A lot of my views in this paragraph is based on a documentary series that looked into the rise of Rupert Murdoch's media empire (I think it's called "The Murdoch Empire? It may also be region locked to Australia as it was a government funded doco, but IDK). It was downright enlightening to hear how Murdoch would purposely pit his children against each other, believing that competition would make them more capable, and how this was EXACTLY how he ran his businesses too. His family wasn't a business, though, and his business partners weren't seen as children. To Murdoch, competition is how a community is run.

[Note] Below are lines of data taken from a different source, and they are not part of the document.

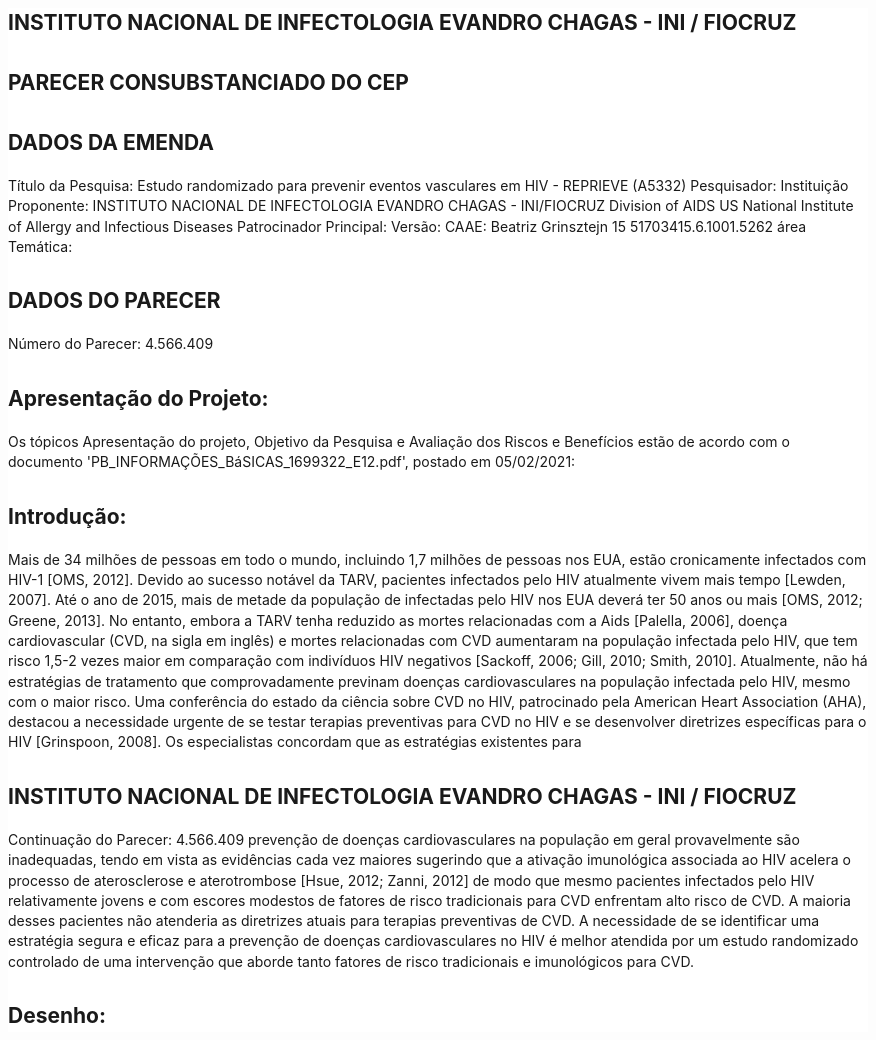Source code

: ## INSTITUTO NACIONAL DE INFECTOLOGIA EVANDRO CHAGAS - INI / FIOCRUZ

## PARECER CONSUBSTANCIADO DO CEP
## DADOS DA EMENDA
Título da Pesquisa: Estudo randomizado para prevenir eventos vasculares em HIV - REPRIEVE (A5332)
Pesquisador:
Instituição Proponente: INSTITUTO NACIONAL DE INFECTOLOGIA EVANDRO CHAGAS - INI/FIOCRUZ Division of AIDS US National Institute of Allergy and Infectious Diseases Patrocinador Principal:
Versão:
CAAE:
Beatriz Grinsztejn
15
51703415.6.1001.5262
área Temática:
## DADOS DO PARECER
Número do Parecer:
4.566.409
## Apresentação do Projeto:
Os tópicos Apresentação do projeto, Objetivo da Pesquisa e Avaliação dos Riscos e Benefícios estão de acordo com o documento 'PB\_INFORMAÇÕES\_BáSICAS\_1699322\_E12.pdf', postado em 05/02/2021:
## Introdução:
Mais de 34 milhões de pessoas em todo o mundo, incluindo 1,7 milhões de pessoas nos EUA, estão cronicamente infectados com HIV-1 [OMS, 2012]. Devido ao sucesso notável da TARV, pacientes infectados pelo HIV atualmente vivem mais tempo [Lewden, 2007]. Até o ano de 2015, mais de metade da população de infectadas pelo HIV nos EUA deverá ter 50 anos ou mais [OMS, 2012; Greene, 2013]. No entanto, embora a TARV tenha reduzido as mortes relacionadas com a Aids [Palella, 2006], doença cardiovascular (CVD, na sigla em inglês) e mortes relacionadas com CVD aumentaram na população infectada pelo HIV, que tem risco 1,5-2 vezes maior em comparação com indivíduos HIV negativos [Sackoff, 2006; Gill, 2010; Smith, 2010]. Atualmente, não há estratégias de tratamento que comprovadamente previnam doenças cardiovasculares na população infectada pelo HIV, mesmo com o maior risco. Uma conferência do estado da ciência sobre CVD no HIV, patrocinado pela American Heart Association (AHA), destacou a necessidade urgente de se testar terapias preventivas para CVD no HIV e se desenvolver diretrizes específicas para o HIV [Grinspoon, 2008]. Os especialistas concordam que as estratégias existentes para
## INSTITUTO NACIONAL DE INFECTOLOGIA EVANDRO CHAGAS - INI / FIOCRUZ

Continuação do Parecer: 4.566.409
prevenção de doenças cardiovasculares na população em geral provavelmente são inadequadas, tendo em vista as evidências cada vez maiores sugerindo que a ativação imunológica associada ao HIV acelera o processo de aterosclerose e aterotrombose [Hsue, 2012; Zanni, 2012] de modo que mesmo pacientes infectados pelo HIV relativamente jovens e com escores modestos de fatores de risco tradicionais para CVD enfrentam alto risco de CVD. A maioria desses pacientes não atenderia as diretrizes atuais para terapias preventivas de CVD. A necessidade de se identificar uma estratégia segura e eficaz para a prevenção de doenças cardiovasculares no HIV é melhor atendida por um estudo randomizado controlado de uma intervenção que aborde tanto fatores de risco tradicionais e imunológicos para CVD.
## Desenho:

My takeaway was this; reactionaries believe that competition is progress itself, is how a community is run, and is present in all things as a universal language.
My family recently had both me, my sister and my mother attend university for the first time. We all noticed the same thing. None of the students wanted to answer the lecturer's questions. I think at first, we all just assumed that it was because a lot of them just got out of high school were talking back to the teacher got you in detention. Maybe there is some of that, that's what I thought I was feeling when I was quiet. But as I entered units that were my fields of interest, and I became eager to be corrected, I realised something. Everyone was afraid of being incorrect, not because they'll look silly or get yelled at by the authoritative figure. But because they'd get "dunked" on by the lecturers. Some of the sweetest people I've ever met! Because being incorrect is how you "lose" the competition of discourse and receive social sanctions on Twitter.
So when you see a bad political opinion or a plot hole in a movie, that's when you can receive a sense of communal accomplishment by "dunking" on the movie and receiving internet points. The same is true if the "dunk" is incorrect. Same if the "dunk of the dunk" is incorrect. And so on ad nauseam."